— BEGIN Text —

Republican L. Brooks Patterson's opponent in the November race for county executive, Democrat Kevin Howley, said Wednesday that he is frustrated by the lack of communication from Patterson.
But within hours of statements issued by Howley and Democratic Party chair Frank Houston about his absence, Patterson sent his own news release, titled, "Patterson responds to Oakland Democrats’ 'Whiny Epistle'":
“If I were a democrat and had not seen Patterson for six weeks, I would consider it to be a great summer. The democrats have been so busy climbing all over themselves trying to be the one that measures me for my crypt, that I doubt they really are sincere about my well-being. But (for) the benefit of the many hundreds I’ve heard from, I can report to them that I’m fine. Most bruises and fractures have healed; and there’s one stubborn nerve that I’m working on and should be back at my desk shortly.”
“Over the years I have enjoyed the back and forth with Brooks,” Houston said of Patterson’s statement. “I only wish the back and forth was still with him and not Bill Mullan or some other mouthpiece.”
Patterson has issued a couple of public statements, but has not made a personal appearance or given an interview since he was injured in a car crash Aug. 10.

— END Text —
— BEGIN Given entries —

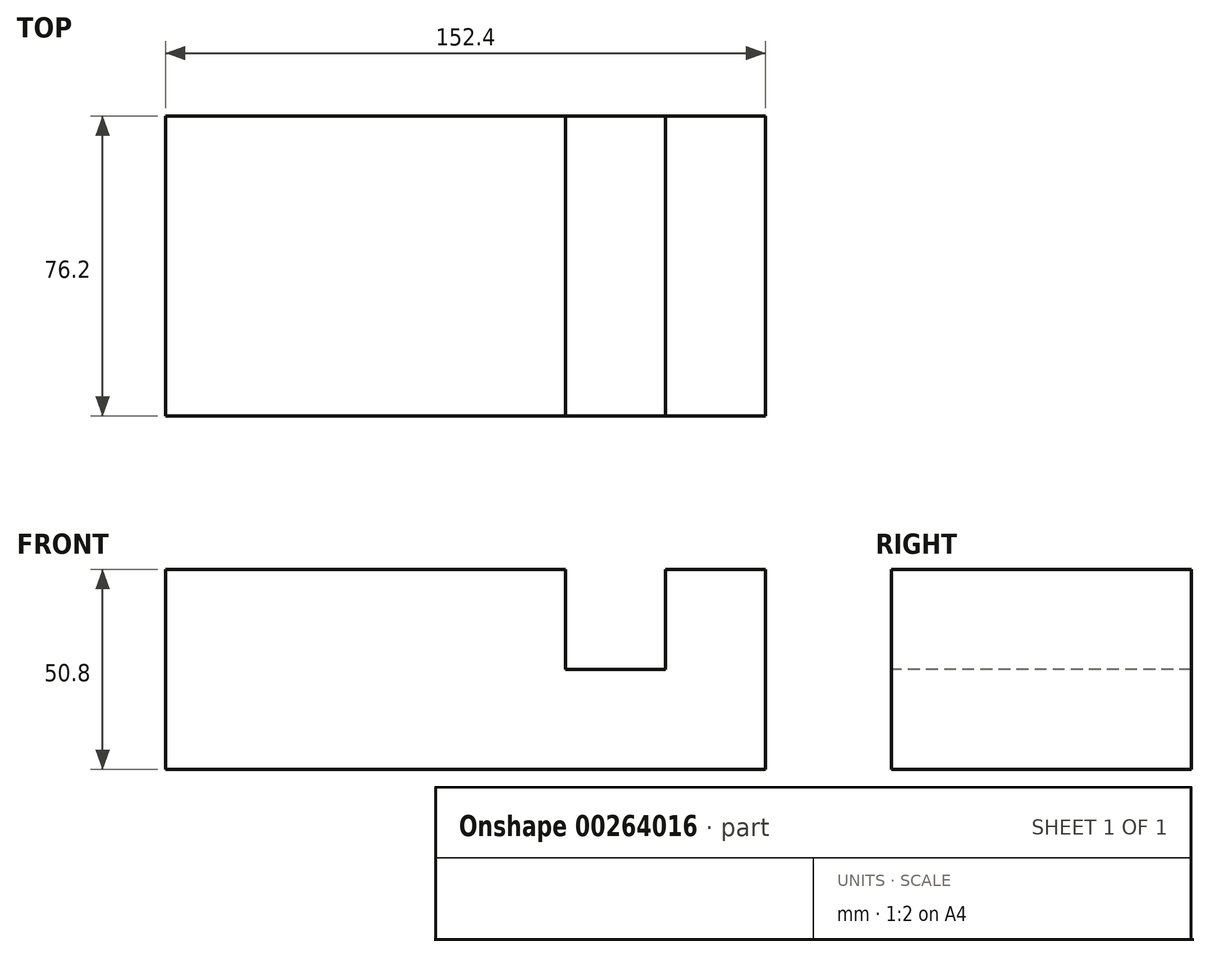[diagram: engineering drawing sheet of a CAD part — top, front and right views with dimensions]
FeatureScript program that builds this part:
annotation { "Feature Type Name" : "Feature", "Feature Type Description" : "" }
export const myFeature = defineFeature(function(context is Context, id is Id, definition is map)
    precondition{}
    {
        {
            var Q0;
            Q0=qCreatedBy(makeId("Front.planeOp"),FACE);
            var sketch = newSketch(context, id + "F0", { "sketchPlane" : qUnion([Q0])});
            skLineSegment(sketch, "E0", {"start": v(-101.6, 0) * mm, "end": v(-101.6, 50.8) * mm});
            skLineSegment(sketch, "E1", {"start": v(-101.6, 50.8) * mm, "end": v(0, 50.8) * mm});
            skLineSegment(sketch, "E2", {"start": v(0, 50.8) * mm, "end": v(0, 25.4) * mm});
            skLineSegment(sketch, "E3", {"start": v(0, 25.4) * mm, "end": v(25.4, 25.4) * mm});
            skLineSegment(sketch, "E4", {"start": v(25.4, 25.4) * mm, "end": v(25.4, 50.8) * mm});
            skLineSegment(sketch, "E5", {"start": v(25.4, 50.8) * mm, "end": v(50.8, 50.8) * mm});
            skLineSegment(sketch, "E6", {"start": v(50.8, 50.8) * mm, "end": v(50.8, 0) * mm});
            skLineSegment(sketch, "E7", {"start": v(50.8, 0) * mm, "end": v(-101.6, 0) * mm});
            skSolve(sketch);
        }
        {
            var Q0;
            Q0=makeQuery(id+"F0.imprint","IMPRINT",FACE,{"disambiguationData":[TD([[makeQuery(id+"F0.imprint","IMPRINT",EDGE,{"derivedFrom":sQuery(id+"F0.wireOp",EDGE,"E0")}),-1.0]])]});
            extrude(context, id + "F1", {"entities" : qUnion([Q0]), "oppositeDirection" : true, "depth" : 38.1 * mm});
        }
        {
            var Q0;
            Q0=makeQuery(id+"F1.opExtrude","CAP_FACE",FACE,{"disambiguationData":[OSD([sQuery(id+"F0.wireOp",EDGE,"E0"),sQuery(id+"F0.wireOp",EDGE,"E1"),sQuery(id+"F0.wireOp",EDGE,"E2"),sQuery(id+"F0.wireOp",EDGE,"E3"),sQuery(id+"F0.wireOp",EDGE,"E4"),sQuery(id+"F0.wireOp",EDGE,"E5"),sQuery(id+"F0.wireOp",EDGE,"E6"),sQuery(id+"F0.wireOp",EDGE,"E7")])],"isStart":true});
            extrude(context, id + "F2", {"entities" : qUnion([Q0]), "operationType" : NewBodyOperationType.ADD, "depth" : 38.1 * mm});
        }
    });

— END Given entries —

:: Requirements ::
Reproduce the article about Patterson and Howley word for word, from start to finish. The items come from a separate source and have no connection to the article on Patterson.

:: Result for this task ::
Republican L. Brooks Patterson's opponent in the November race for county executive, Democrat Kevin Howley, said Wednesday that he is frustrated by the lack of communication from Patterson.
But within hours of statements issued by Howley and Democratic Party chair Frank Houston about his absence, Patterson sent his own news release, titled, "Patterson responds to Oakland Democrats’ 'Whiny Epistle'":
“If I were a democrat and had not seen Patterson for six weeks, I would consider it to be a great summer. The democrats have been so busy climbing all over themselves trying to be the one that measures me for my crypt, that I doubt they really are sincere about my well-being. But (for) the benefit of the many hundreds I’ve heard from, I can report to them that I’m fine. Most bruises and fractures have healed; and there’s one stubborn nerve that I’m working on and should be back at my desk shortly.”
“Over the years I have enjoyed the back and forth with Brooks,” Houston said of Patterson’s statement. “I only wish the back and forth was still with him and not Bill Mullan or some other mouthpiece.”
Patterson has issued a couple of public statements, but has not made a personal appearance or given an interview since he was injured in a car crash Aug. 10.